There is a similar mother-in-law in Thirumagal, also playing on Sun TV,  who is equally obsessed about removing her DIL from her son’s life. So much so that she gets her DIL's photos morphed into a fake marriage with some random guy. The daughter-in-law eventually finds out, warns her, but doesn’t expose her to the husband. Why ma?

Roja on Sun TV perhaps has the stupidest of characters. The heroine, who grew up in an orphanage and is often ridiculed by her husband’s grandmother for it, is encouraged by her husband to educate herself. She even appears for an exam, but that isn’t apparently enough to read papers before signing it. She believes she is being gifted a land for the orphanage she grew up in, but is actually giving away her land. The husband is even more clueless. A renowned criminal lawyer, he forgives the other woman who tries to kill his wife, like EVERY SINGLE TIME! Why?! Because he is working on a bigger case which will trap her (incidentally a murder case), but the case never comes up ever. 

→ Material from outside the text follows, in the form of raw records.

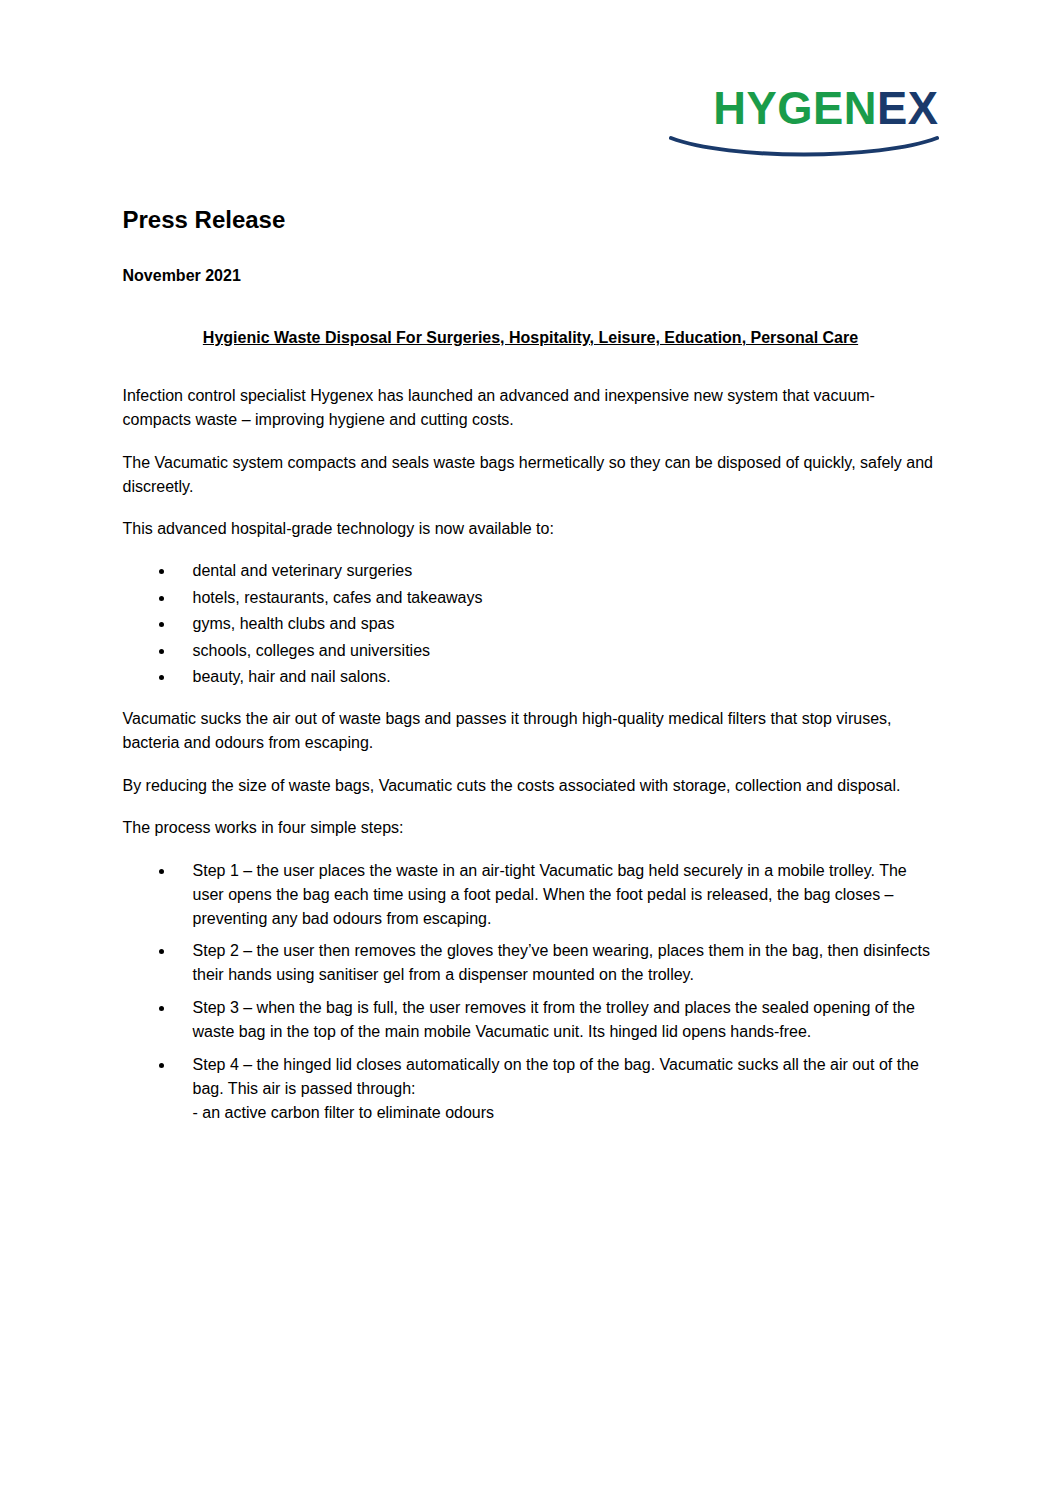HY GEN EX
Press Release
November 2021
Hygienic Waste Disposal For Surgeries, Hospitality, Leisure, Education, Personal Care
Infection control specialist Hygenex has launched an advanced and inexpensive new system that vacuum-compacts waste – improving hygiene and cutting costs.
The Vacumatic system compacts and seals waste bags hermetically so they can be disposed of quickly, safely and discreetly.
This advanced hospital-grade technology is now available to:
dental and veterinary surgeries
hotels, restaurants, cafes and takeaways
gyms, health clubs and spas
schools, colleges and universities
beauty, hair and nail salons.
Vacumatic sucks the air out of waste bags and passes it through high-quality medical filters that stop viruses, bacteria and odours from escaping.
By reducing the size of waste bags, Vacumatic cuts the costs associated with storage, collection and disposal.
The process works in four simple steps:
Step 1 – the user places the waste in an air-tight Vacumatic bag held securely in a mobile trolley. The user opens the bag each time using a foot pedal. When the foot pedal is released, the bag closes – preventing any bad odours from escaping.
Step 2 – the user then removes the gloves they’ve been wearing, places them in the bag, then disinfects their hands using sanitiser gel from a dispenser mounted on the trolley.
Step 3 – when the bag is full, the user removes it from the trolley and places the sealed opening of the waste bag in the top of the main mobile Vacumatic unit. Its hinged lid opens hands-free.
Step 4 – the hinged lid closes automatically on the top of the bag. Vacumatic sucks all the air out of the bag. This air is passed through:
- an active carbon filter to eliminate odours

The serial has its own share of superstitions, too. Every third week, the MIL or DIL would be doing a votive offering or penance, and in some cases, these are outright bizarre – like several episodes ago, the heroine was made to walk with slippers made of nails, with her eyes blindfolded (why is she not in any Olympic event?). And in most cases, the goddess descends for even the smallest of prayers (like making some murukkus) and helps out!

Seriously asking: Are cardiologists also trained to deliver babies? Because this one does, for his estranged wife.  In Bharathi Kannamma, playing on Vijay TV, a renowned cardiologist (but who is not renowned in Tamil serials?), stalks and marries a dark-skinned, timid woman only to chase her away after a friend who is secretly in love with him poisons his mind against her. To stop him from getting married to any woman other than her, the friend comes up with a ploy:  an accident in which the hero’s earlier girlfriend is killed and the friend (also a doctor) tells the hero that he can't beget children because his spine is hurt in the accident! But the hero goes on to marry the dark-skinned woman and ditch her at the first available opportunity (read: her pregnancy).  The friend is neither arrested for the murder nor for the attempts to murder the heroine for years together! Also the doctor refuses to get a DNA test done, but heck why should he?! After all, he is a hero in a Tamil serial that defies all logic!  

Also, it’s a breeze to change scan reports/test reports and use it to judge a person. I wonder how the medical fraternity is actually suffering such portrayals on the small screen.

There was one serial though that left me really scared: Pandavar Illam on Sun TV. There is this woman who had so extensively researched the Chola empire that after a point of time, she starts thinking of herself as a Chola princess. The psychiatrist treating her doesn’t find it odd, it's normal and she can continue to live that way because she is anyway happy! I'm scared because what if my Madurai-history-obsessed-husband fancies himself as a Pandiya king at some point? 

Kavitha Muralidharan is a journalist with two decades of experience, writing on politics, culture, literature and cinema.